Mugwort plant - Artemisia Vulgaris (Asteraceae)

Medicinal Use of Mugwort – Artemisia Vulgaris (Asteraceae)


Shrubby perennial growing to about 3 ft (1 m). Has dark green deeply indented leaves and numerous clusters of small reddish or yellow flower heads.

Habitat & Cultivation

Mugwort is found in temperate regions of the northern hemisphere. It flourishes in open areas and along roads, and is gathered in late summer just before flowering.

Parts Used

Leaves, root.


Mugwort contains a volatile oil (mainly caryophyllene), a sesquiterpene lactone, flavonoids, coumarin derivatives, and triterpenes.

History & Folklore

Known as Mater Herbarum (mother of herbs), mugwort was used from the earliest times in Europe and Asia. Roman centurions reputedly placed it in their sandals to keep the soles of their feet in good shape. The Greek physician Dioscorides (1st century CE) recounts that the goddess Artemis (who inspired the plant’s genus name) was believed to give succor to women in childbirth.

The 13th-century Welsh herbal The Physicians of Myddfai recommends: “If a woman be unable to give birth to her child let the mugwort be bound to her left thigh. Let it be instantly removed when she has been delivered, lest there should be hemorrhage.”

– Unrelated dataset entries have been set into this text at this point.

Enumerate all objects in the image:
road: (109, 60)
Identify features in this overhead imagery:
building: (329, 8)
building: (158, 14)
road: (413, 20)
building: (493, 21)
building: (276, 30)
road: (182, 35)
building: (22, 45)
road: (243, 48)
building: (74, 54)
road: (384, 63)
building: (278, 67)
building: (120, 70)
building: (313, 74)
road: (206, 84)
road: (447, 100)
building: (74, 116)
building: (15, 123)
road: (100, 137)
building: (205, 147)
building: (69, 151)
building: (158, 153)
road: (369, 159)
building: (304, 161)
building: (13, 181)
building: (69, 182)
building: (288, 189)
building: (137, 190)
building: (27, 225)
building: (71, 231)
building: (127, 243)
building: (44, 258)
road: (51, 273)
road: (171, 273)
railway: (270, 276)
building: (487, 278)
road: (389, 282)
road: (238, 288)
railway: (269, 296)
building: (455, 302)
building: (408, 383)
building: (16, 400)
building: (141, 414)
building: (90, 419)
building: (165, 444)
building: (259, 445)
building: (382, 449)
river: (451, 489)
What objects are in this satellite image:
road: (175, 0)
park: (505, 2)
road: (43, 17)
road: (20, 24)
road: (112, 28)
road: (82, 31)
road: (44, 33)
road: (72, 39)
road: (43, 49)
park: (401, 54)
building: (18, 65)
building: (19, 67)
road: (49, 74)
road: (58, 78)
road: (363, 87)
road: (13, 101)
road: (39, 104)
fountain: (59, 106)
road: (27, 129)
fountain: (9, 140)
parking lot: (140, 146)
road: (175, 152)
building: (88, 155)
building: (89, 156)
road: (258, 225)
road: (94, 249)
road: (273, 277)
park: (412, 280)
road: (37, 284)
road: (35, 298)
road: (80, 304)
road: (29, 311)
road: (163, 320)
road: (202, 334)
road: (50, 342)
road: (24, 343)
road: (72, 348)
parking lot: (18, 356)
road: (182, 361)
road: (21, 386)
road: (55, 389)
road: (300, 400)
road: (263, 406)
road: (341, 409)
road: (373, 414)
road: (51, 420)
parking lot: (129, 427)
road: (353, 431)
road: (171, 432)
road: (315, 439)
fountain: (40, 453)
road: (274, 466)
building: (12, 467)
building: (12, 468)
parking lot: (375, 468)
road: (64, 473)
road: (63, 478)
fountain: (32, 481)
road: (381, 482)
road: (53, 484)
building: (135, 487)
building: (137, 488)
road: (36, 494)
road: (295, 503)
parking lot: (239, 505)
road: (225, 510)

An 18th-century Spanish herbalist, Diego de Torres, recommends the application of a mugwort plaster below the navel as an effective method of inducing labor. In the Isle of Man (UK), sprigs of mugwort are worn at the annual open-air parliamentary assembly, held on Tynwald Hill. In China, mugwort has been valued for millennia. It is the principal ingredient of moxa and is used in moxibustion, a process in which heat from a burning, cigar-shaped roll of chopped leaves is applied to acupuncture points.

Medicinal Actions & Uses

A digestive and tonic herb, mugwort has a wide variety of traditional uses. Milder in action than most other Artemisia species, it can be taken over the long term at a low dose to improve appetite, digestive function, and absorption of nutrients. In addition, it can be taken to encourage the elimination of worms. Mugwort also increases bile flow and mildly induces the onset of menstruation.

The European conception of mugwort as a uterine stimulant is contradicted by Chinese usage, in which it is prescribed to prevent miscarriage and to reduce or stop menstrual bleeding. Mugwort is also antiseptic, and has been used in the treatment of malaria.


Do not take mugwort during pregnancy.